Entre a extensa e variada literatura que existe sobre os morangos, escolhi o Caderno Naturista da coleção “Alimentos que Curam”, dirigido por Nicolas Capo do Instituto de Trofoterapia de Barcelona, publicado em 1971, na sua 2ª edição. Logo na capa do pequeno caderno escreve o ilustre Professor: O morango é muito medicinal e rico em vitaminas. Convém aos doentes do fígado, rins, estômago, da prisão de ventre, reumatismo, gota, anemia, doenças dos ovários, etc. É um manjar dos deuses, morangos com mel e natas; embeleza o rosto e a pele e é um elixir de juventude.
Parece estar tudo dito para que os morangos sejam mimados. Vamos, no entanto, aduzir mais alguns ensinamentos.
Acontece que a Fragaria vesca, espécie silvestre euroasiática é uma herbácea perenifólia e estolonífera (com rizomas) da família das Rosaceae. Tem folhas tripartidas, com margens dentadas, levemente pilosas na parte de baixo. As flores hermafroditas, com cinco pétalas obovadas, são brancas e, por vezes, rosadas. A polinização é feita por insetos, principalmente por abelhas e o período de floração é longo. Dizem os especialistas que o morango é tecnicamente um pseudofruto já que provém de um recetáculo floral desenvolvido que apresenta pequenos pontos verdes ou pretos e que são esses os verdadeiros frutos. A multiplicação da planta faz-se essencialmente através de estalões (guias) enraizados.
A tal Fragaria vesca com frutos muito pequenos, após sucessivas manipulações e cruzamentos genéticos originou as espécies híbridas que encontramos nos mercados. Há hoje mais de 20 espécies com ampla distribuição em zonas temperadas e subtropicais. Julga-se que a Fragaria x ananassa é a que gera morangos maiores e mais carnudos que não são necessariamente os melhores, mas como os olhos comem primeiro…
Os morangos contêm vitaminas B5, B6 e C, betacaroteno, fósforo, potássio, cálcio, ferro, selénio, magnésio, ácido fólico, cítrico e málico, pectinas, fibras, hidratos de carbono, antioxidantes…
Entre as propriedades medicinais, para além das já mencionadas, refere-se que são estimulantes do apetite, diuréticos, antirreumáticos, alcalinizantes, auxiliares da circulação sanguínea, fortalecedores dos ossos, redutores dos problemas cardiovasculares, têm ação anticancerígena, etc.

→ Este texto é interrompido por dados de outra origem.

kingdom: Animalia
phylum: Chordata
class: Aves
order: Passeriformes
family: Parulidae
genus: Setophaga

A infusão das folhas alivia inflamações e catarros respiratórios e em gargarejos afasta o mau hálito. O “chá” das raízes é bom para debelar problemas da boca e da garganta. Os morangos amassados fornecem ótimas cataplasmas para curar chagas, feridas e queimaduras. Em banhos de imersão são calmantes. Entram também na elaboração de cremes para a cútis, reduzindo manchas e sardas.
Na culinária, especialmente na doçaria, os morangos são altamente versáteis. O professor Capo elenca no seu caderno algumas dezenas de receitas naturistas, recomendando que não convém comer morangos como sobremesa e não se devem misturar com hortaliças, saladas, gorduras, fritos, vinagre e bebidas alcoólicas.
Acrescente-se que as folhas tenras do morangueiro são comestíveis.
A terminar, uma precaução muito importante: sendo o morangueiro uma planta rasteira sempre em contacto com o solo, os seus frágeis frutos podem contaminar-se facilmente. Deste modo, convém ter muita atenção acerca da sua proveniência e preferir sempre os que são de cultura biológica.